A seed-eating bird population lives on an island that has only small and large seeds — very few medium-sized seeds. Over generations, the population's beak-size distribution becomes bimodal, with the middle beak-size class nearly absent. This pattern is most consistent with:
AStabilizing selection, which eliminates extremes and preserves medium phenotypes
BDirectional selection, which shifts the entire population toward larger beaks
CDisruptive selection, where medium-beaked birds have lower fitness than both extremes
DGenetic drift, which randomly eliminates intermediate phenotypes from the population
Disruptive selection favors both extremes at the expense of intermediates. In this environment, small beaks efficiently handle small seeds and large beaks handle large seeds, but medium beaks are poor at both. The bimodal distribution is the signature of disruptive selection — it is the opposite of stabilizing selection (which produces a unimodal distribution by eliminating extremes) and directional selection (which shifts the whole distribution toward one end).
Question 2 Multiple Choice
Why is disruptive selection alone often insufficient to produce complete sympatric speciation?
AIt reduces total genetic diversity, making speciation genetically impossible
BIt only occurs in allopatric populations, so cannot drive sympatric speciation by definition
CRandom mating continually produces intermediate offspring that are selected against, creating genetic load but preventing the two peaks from fully separating
DDisruptive selection only operates on morphological traits, not on traits that control reproductive isolation
If large-peaked individuals mate randomly with small-peaked individuals, recombination in offspring continually regenerates intermediates that are selected against. This genetic load drags against divergence but does not eliminate intermediate genotypes entirely. For speciation to proceed, disruptive selection must be coupled with assortative mating (large with large, small with small), which reduces recombination between the morphs and allows the two peaks to diverge into reproductively isolated lineages.
Question 3 True / False
Disruptive selection creates a bimodal phenotypic distribution by favoring both extremes while selecting against intermediate phenotypes.
TTrue
FFalse
Answer: True
This is the defining feature of disruptive (diversifying) selection. Where stabilizing selection produces a sharp unimodal distribution by culling extremes, and directional selection shifts the distribution toward one end, disruptive selection pulls in opposite directions simultaneously — both high and low trait values have above-average fitness, while values near the population mean have below-average fitness. The African seed-cracker finch (*Pyrenestes ostrinus*) provides a real-world example.
Question 4 True / False
Disruptive selection and directional selection are functionally similar because both ultimately favor one end of the phenotypic distribution over the other.
TTrue
FFalse
Answer: False
This conflates two qualitatively different selection modes. Directional selection favors one extreme — the entire distribution shifts toward that end, and the mean changes in one direction. Disruptive selection favors *both* extremes simultaneously while eliminating the middle — the result is divergence, not directional shift. The ecological requirements also differ: directional selection needs one peak on the fitness landscape; disruptive selection requires two fitness peaks with a valley in between, as when resources come in discrete types with a gap in the middle.
Question 5 Short Answer
Why does assortative mating amplify the evolutionary consequences of disruptive selection, and what outcome can this coupling potentially produce?

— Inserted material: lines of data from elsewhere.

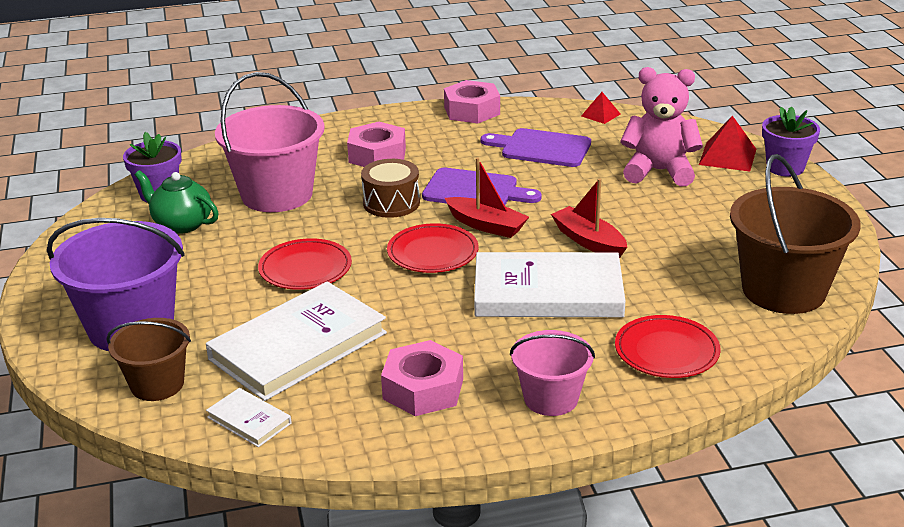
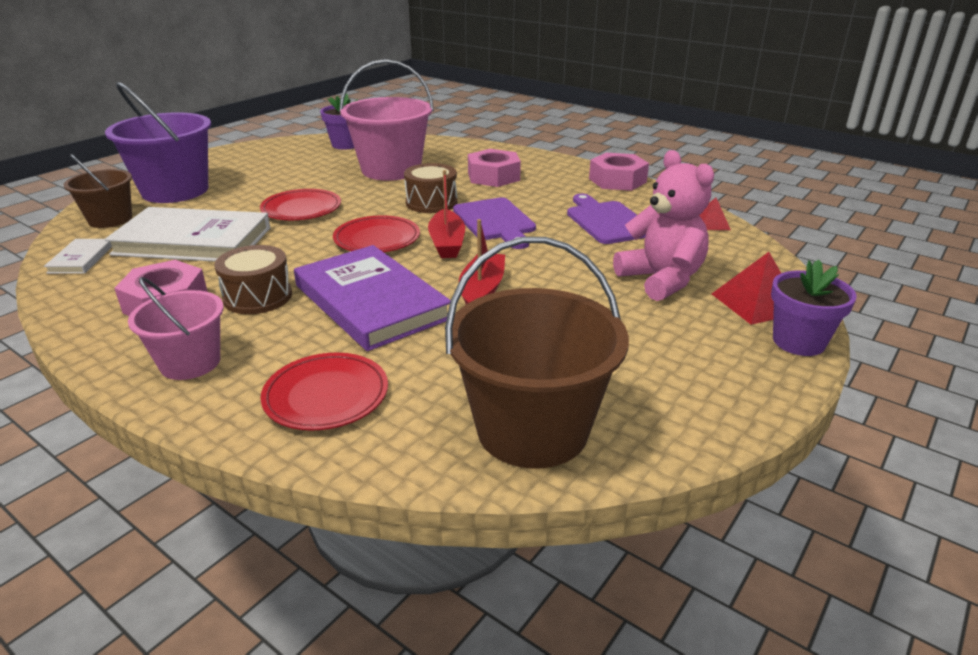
camera: 50 degrees right, 0 degrees up
(182, 224) = (316, 161): green teapot -> none
(471, 340) = (258, 297): none -> brown drum
(548, 292) = (370, 302): white book -> purple book

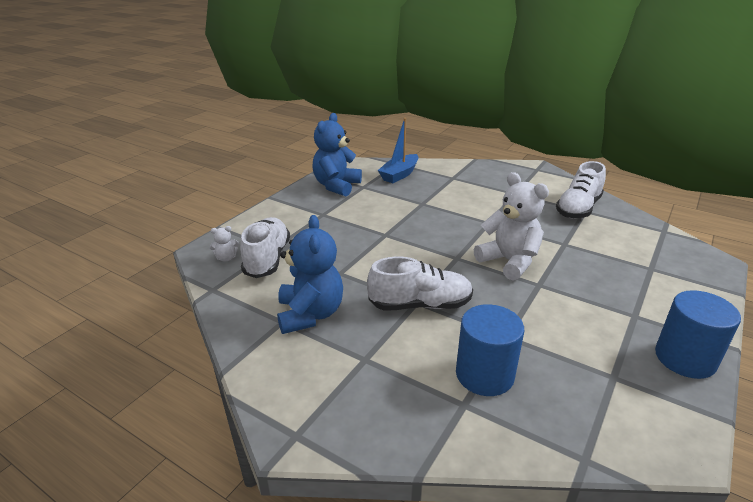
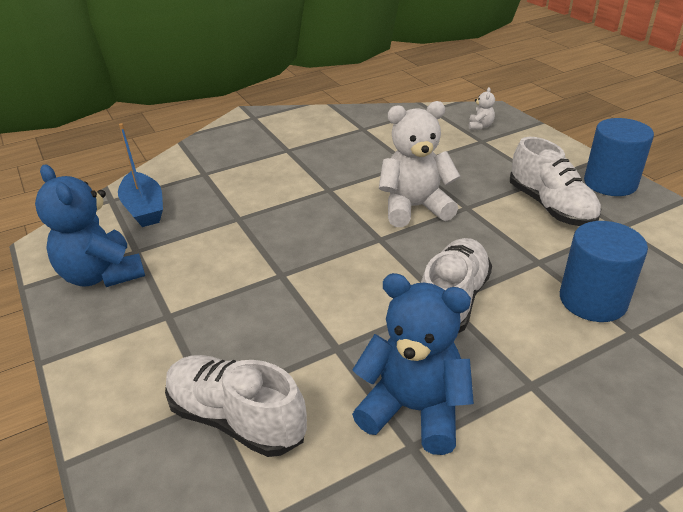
camera: 60 degrees left, 5 degrees up
(226, 258) = (186, 475): white teddy bear -> white teddy bear (480, 126)
(578, 208) = (355, 130): white shoe -> white shoe (550, 207)

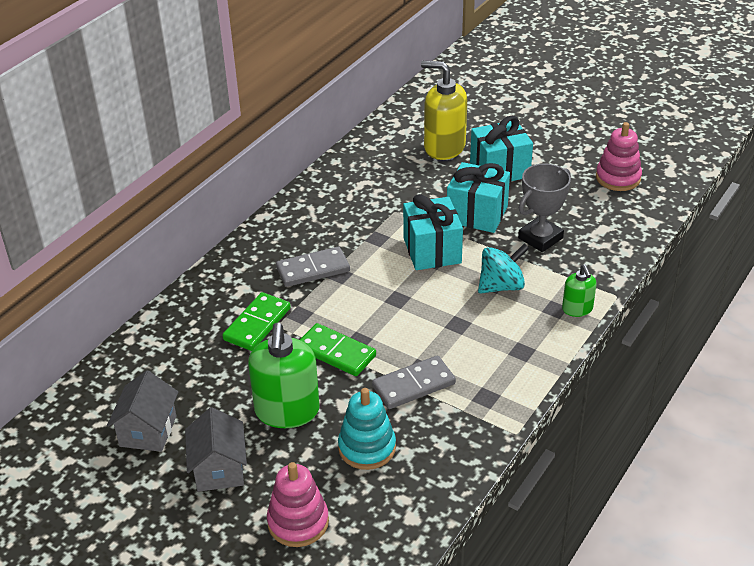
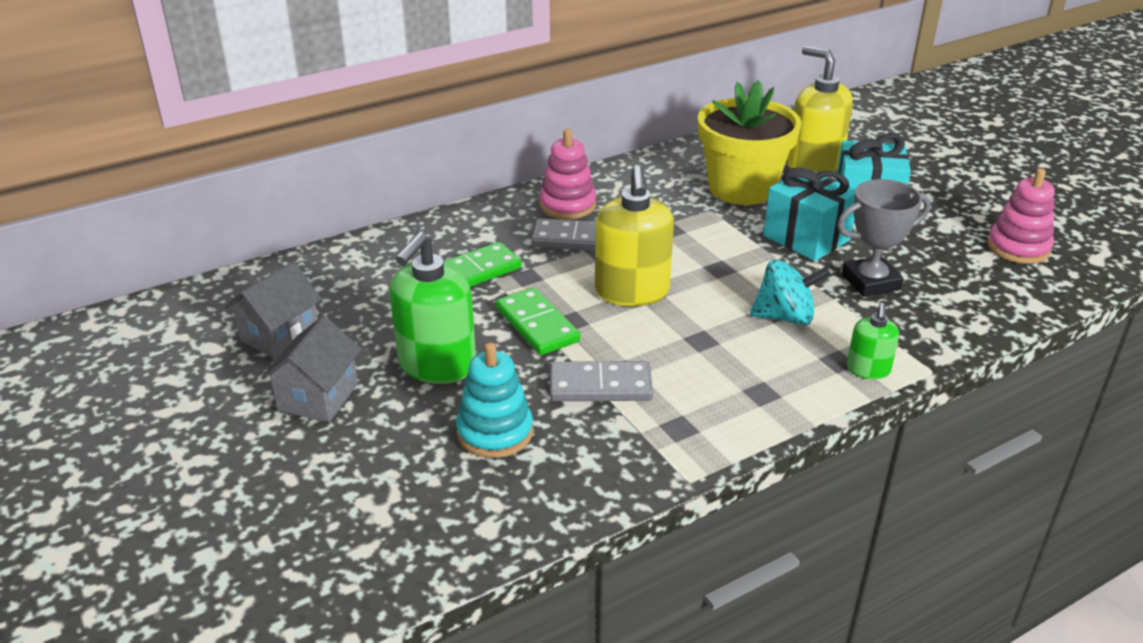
camera: 25 degrees right, 5 degrees down
(298, 522) = (355, 482): pink stacking toy -> pink stacking toy (567, 205)
(385, 301) = (632, 292): none -> yellow soap dispenser
(405, 184) = (741, 188): none -> yellow flower pot
(432, 250) = (725, 258): turquoise gift -> none

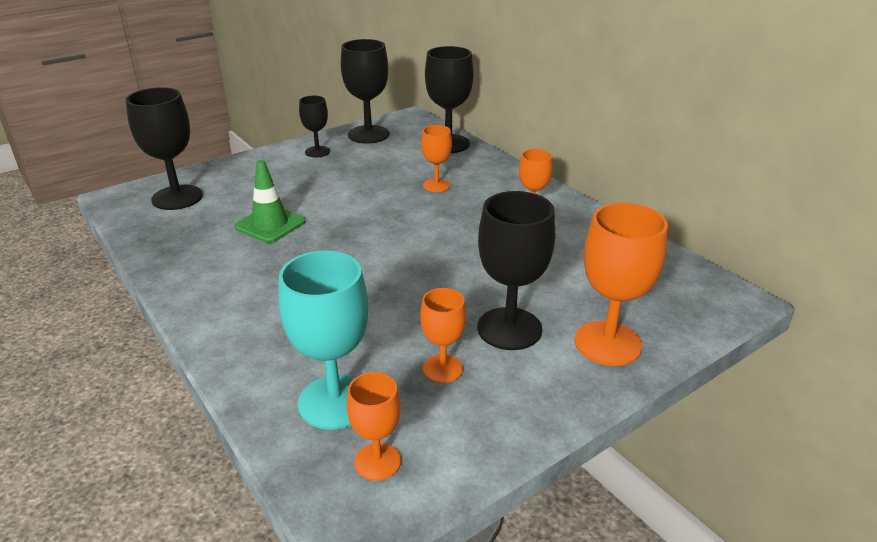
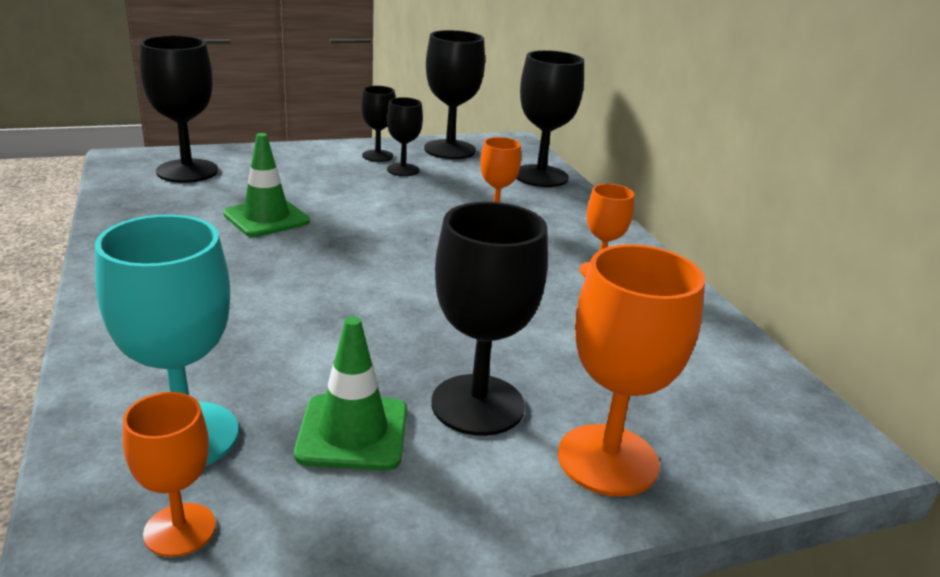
camera: 15 degrees right, 5 degrees down
(345, 160) = (403, 170): none -> black goblet
(442, 369) = (353, 432): orange goblet -> green traffic cone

Think about your answer, then reveal below.
Model answer: Assortative mating — large-phenotype individuals preferring large-phenotype mates — reduces gene flow between the two morphs. Without it, recombination from random mating continually regenerates disadvantaged intermediates. With it, the two phenotypic classes become genetically more isolated from each other over time, allowing their gene pools to diverge. If reproductive isolation becomes strong enough, the result is sympatric speciation: two distinct species arising from a single ancestral population without geographic separation.
The coupling of disruptive selection with assortative mating is one of the leading theoretical mechanisms for sympatric speciation and is theoretically important because it requires no geographic barrier — the ecological and genetic divergence happen within the same habitat. The rarity of disruptive selection in nature is largely a rarity of the ecological conditions that favor intermediates consistently worse than both extremes.